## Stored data
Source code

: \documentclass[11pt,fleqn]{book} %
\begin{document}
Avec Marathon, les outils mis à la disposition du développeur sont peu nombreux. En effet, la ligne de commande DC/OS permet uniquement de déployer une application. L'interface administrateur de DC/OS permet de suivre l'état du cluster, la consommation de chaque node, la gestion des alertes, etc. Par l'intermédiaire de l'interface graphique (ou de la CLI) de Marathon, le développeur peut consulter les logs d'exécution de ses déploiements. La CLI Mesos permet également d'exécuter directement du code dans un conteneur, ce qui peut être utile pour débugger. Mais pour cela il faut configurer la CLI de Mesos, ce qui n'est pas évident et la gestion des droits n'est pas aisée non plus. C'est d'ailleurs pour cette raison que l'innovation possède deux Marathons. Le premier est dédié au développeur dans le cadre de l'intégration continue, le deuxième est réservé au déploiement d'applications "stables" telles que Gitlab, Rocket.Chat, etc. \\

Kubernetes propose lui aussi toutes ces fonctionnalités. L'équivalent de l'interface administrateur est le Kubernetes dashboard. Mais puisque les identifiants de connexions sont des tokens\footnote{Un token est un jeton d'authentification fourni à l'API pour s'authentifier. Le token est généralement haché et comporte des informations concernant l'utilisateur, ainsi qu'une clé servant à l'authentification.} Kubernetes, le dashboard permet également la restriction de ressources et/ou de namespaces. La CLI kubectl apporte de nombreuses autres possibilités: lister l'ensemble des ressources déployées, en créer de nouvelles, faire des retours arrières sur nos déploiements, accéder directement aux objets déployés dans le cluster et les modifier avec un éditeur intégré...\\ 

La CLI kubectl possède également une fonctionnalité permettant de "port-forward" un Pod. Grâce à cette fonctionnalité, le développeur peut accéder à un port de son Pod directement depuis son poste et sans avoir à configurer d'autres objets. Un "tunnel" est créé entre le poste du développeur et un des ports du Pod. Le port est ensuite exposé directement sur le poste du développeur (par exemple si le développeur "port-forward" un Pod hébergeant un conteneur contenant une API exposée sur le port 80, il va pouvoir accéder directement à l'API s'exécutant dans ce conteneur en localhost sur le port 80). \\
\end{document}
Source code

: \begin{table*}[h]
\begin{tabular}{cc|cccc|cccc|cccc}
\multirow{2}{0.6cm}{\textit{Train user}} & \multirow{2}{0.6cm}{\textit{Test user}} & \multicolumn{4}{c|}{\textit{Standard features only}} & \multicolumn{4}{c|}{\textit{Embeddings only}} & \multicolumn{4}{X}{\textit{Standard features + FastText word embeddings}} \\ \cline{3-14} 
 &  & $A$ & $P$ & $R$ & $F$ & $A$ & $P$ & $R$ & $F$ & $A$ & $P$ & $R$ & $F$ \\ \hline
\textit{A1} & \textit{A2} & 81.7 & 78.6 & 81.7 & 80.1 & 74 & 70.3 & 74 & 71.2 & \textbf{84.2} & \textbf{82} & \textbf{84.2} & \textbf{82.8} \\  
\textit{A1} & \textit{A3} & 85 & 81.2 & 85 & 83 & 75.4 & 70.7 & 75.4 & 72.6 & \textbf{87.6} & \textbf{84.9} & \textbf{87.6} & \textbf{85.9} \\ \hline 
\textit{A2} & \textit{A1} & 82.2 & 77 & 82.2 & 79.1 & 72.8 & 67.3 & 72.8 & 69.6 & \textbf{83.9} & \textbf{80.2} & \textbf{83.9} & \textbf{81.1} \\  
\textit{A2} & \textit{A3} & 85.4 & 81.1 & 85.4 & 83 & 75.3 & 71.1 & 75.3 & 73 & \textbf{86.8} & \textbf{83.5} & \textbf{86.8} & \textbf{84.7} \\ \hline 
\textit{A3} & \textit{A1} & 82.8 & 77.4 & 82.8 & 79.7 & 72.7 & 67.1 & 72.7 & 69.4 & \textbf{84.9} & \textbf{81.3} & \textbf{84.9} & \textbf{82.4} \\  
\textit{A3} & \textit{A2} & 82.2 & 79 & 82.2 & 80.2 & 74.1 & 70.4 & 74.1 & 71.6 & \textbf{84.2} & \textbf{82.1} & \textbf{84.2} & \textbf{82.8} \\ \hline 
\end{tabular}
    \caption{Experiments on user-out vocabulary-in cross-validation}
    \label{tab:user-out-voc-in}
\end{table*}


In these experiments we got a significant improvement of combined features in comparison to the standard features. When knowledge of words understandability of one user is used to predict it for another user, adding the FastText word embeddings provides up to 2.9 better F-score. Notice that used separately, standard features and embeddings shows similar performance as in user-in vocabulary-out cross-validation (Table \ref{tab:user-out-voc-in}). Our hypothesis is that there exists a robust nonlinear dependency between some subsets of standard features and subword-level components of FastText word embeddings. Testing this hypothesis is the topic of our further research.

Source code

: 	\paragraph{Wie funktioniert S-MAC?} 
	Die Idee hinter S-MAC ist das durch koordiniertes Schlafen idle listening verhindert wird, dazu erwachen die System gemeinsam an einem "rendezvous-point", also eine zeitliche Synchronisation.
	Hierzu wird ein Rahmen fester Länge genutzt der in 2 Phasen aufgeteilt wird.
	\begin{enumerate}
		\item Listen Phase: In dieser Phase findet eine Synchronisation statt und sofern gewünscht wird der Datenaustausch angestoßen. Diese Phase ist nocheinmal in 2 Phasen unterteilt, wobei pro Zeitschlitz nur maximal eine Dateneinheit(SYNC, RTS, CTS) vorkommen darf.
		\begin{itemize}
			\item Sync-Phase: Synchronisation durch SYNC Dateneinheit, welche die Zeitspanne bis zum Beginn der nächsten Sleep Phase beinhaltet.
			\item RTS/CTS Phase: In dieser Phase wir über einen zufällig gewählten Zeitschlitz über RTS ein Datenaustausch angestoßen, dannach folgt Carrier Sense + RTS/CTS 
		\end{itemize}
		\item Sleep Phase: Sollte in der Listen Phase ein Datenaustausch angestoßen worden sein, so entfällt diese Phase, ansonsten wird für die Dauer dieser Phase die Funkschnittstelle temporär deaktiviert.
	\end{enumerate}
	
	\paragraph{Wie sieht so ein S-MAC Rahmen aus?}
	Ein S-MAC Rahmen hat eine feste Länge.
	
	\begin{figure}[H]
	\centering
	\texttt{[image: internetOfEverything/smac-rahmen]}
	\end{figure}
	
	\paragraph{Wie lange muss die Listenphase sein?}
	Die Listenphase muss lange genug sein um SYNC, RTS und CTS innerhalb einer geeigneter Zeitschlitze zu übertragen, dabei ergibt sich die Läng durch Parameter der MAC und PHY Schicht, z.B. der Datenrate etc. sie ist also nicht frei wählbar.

## Exercise
Going from the line that contains "Ein S-MAC Rahmen hat eine feste Länge." to the last line of the records, reproduce every line as written.

## Written solution
	Ein S-MAC Rahmen hat eine feste Länge.
	
	\begin{figure}[H]
	\centering
	\texttt{[image: internetOfEverything/smac-rahmen]}
	\end{figure}
	
	\paragraph{Wie lange muss die Listenphase sein?}
	Die Listenphase muss lange genug sein um SYNC, RTS und CTS innerhalb einer geeigneter Zeitschlitze zu übertragen, dabei ergibt sich die Läng durch Parameter der MAC und PHY Schicht, z.B. der Datenrate etc. sie ist also nicht frei wählbar.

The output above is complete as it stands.